Travis Kalanick, the founder of Uber, talks about the day he knew his luxury cab service was a disruptive technology company that needed a fearless leader.
How I Did It: Uber Disrupts Urban Transport
00:07 Travis Kalanick: It was just a very simple idea. And when it first got going, it was really a lifestyle company. It was about us and our 100 friends. You know, push a button and get around San Francisco like ballers.
00:21 Kalanick: So what it is in practice, it's an unmanned car service. You get your smart phone out, you push a button, in five minutes a car arrives and takes you wherever you want to go. At this point, we're now in nine cities around the world, two of them outside the United States: Toronto and Paris. We're going to be hitting Europe pretty hard the next several months. And Asia's going to really get going in the second part of this year.
00:41 Kalanick: Very quickly it became clear that this business was taking off, that it wasn't a limo company, but actually a technology company. And I had just had enough recharging time from my last business. So go to a board meeting, we were there to confirm that I was coming on as CEO full time. Going from sort of co-founder and incubator status to full-time CEO, that's kind of a big day. And during that board meeting, we were served with Cease and Desist's by the city of San Francisco and the state of California.

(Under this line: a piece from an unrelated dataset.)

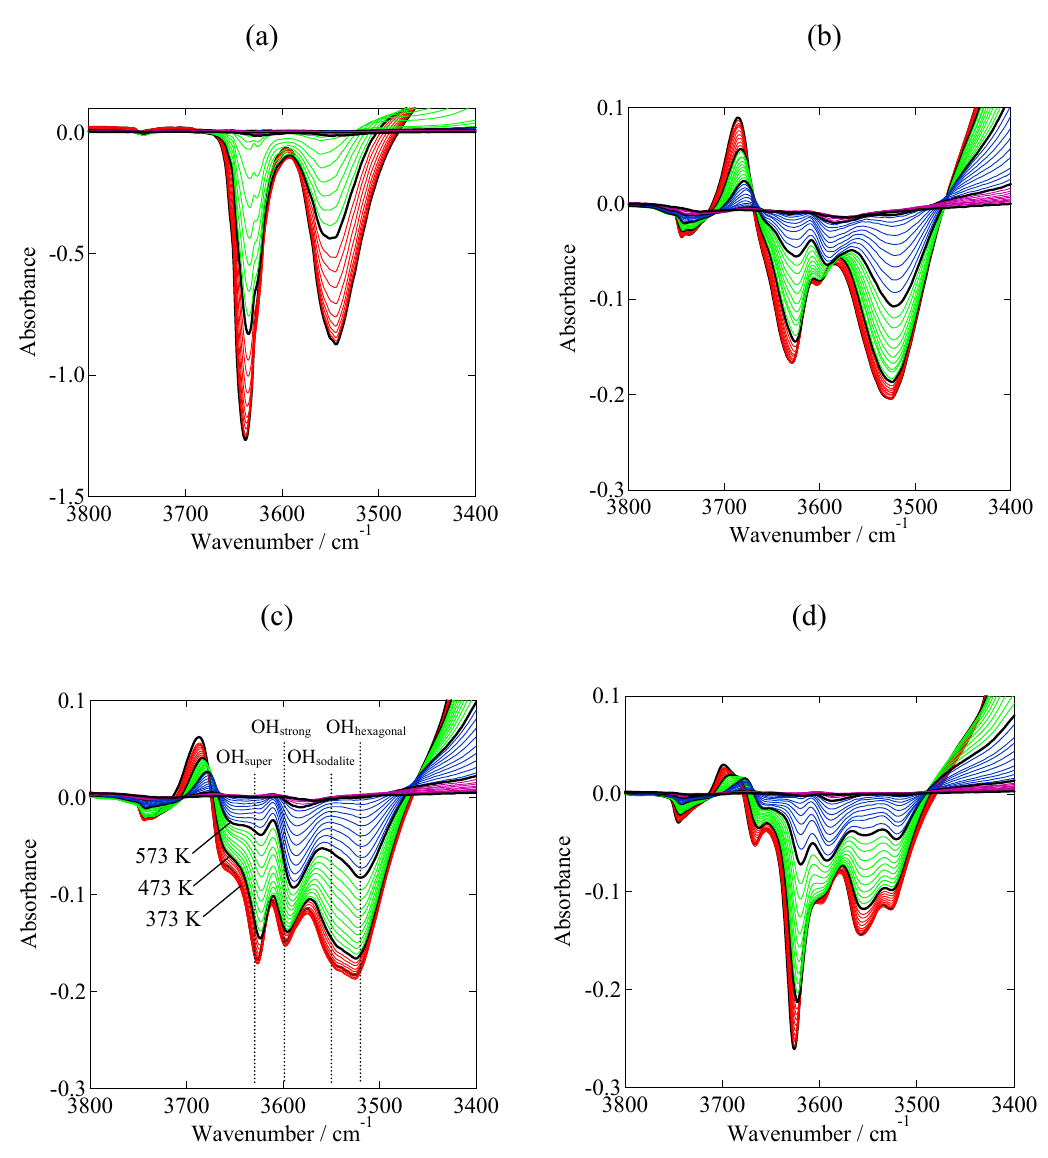
Figure 2. OH region of the difference IR spectra measured on (a) H-Y and (b-d) USY (prepared by steaming with 100% H O for 1 h) with adsorbed ammonia during the 2 elevation of temperature from 373 to 773 K. Spectra were taken every 10 K. Bold lines show the spectra measured at 373, 473, 573 K, 673 K and 773 K. Steaming conditions: (b) 773 K (c) 873 K (d) 973 K.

01:20 Kalanick: Essentially, they had a... It came down to a couple different issues, one of which is they wanted to take the name... Our name is Uber, started out as Uber Cab, and they thought that was more ourselves as a taxi company. So we became Uber. But also there was an industry that was very concerned, and basically upset, that we existed. And I think they just put in a call and said, "Shut these guys down."
01:48 Kalanick: Now for me, I've done a lot of disruptive businesses before, a lot of tact that sort of disrupted certain industries. I've been sued before and, in fact, I had a suit two companies ago that was a quarter of a trillion dollars by 33 of the largest media companies in the world. So when we got the Cease and Desist on this day where I was basically coming in as CEO formally, it was actually kind of like homecoming. It was like... It actually got me... For me it was like in my happy place. It's like it was meant to be.
02:20 Kalanick: And we're still operating in San Francisco and we haven't changed our business. And I think the lesson we learned from that, and that we've seen in a couple other cities, actually one other city since then, is that... It's just the principle that if you're legal and you're allowed to operate a business, which we are, that we don't have to cower to regulators or to incumbents who don't want us to exist. But at the end of the day, we're making cities better. And there's a principle to standing up for, I guess, free enterprise and building a business.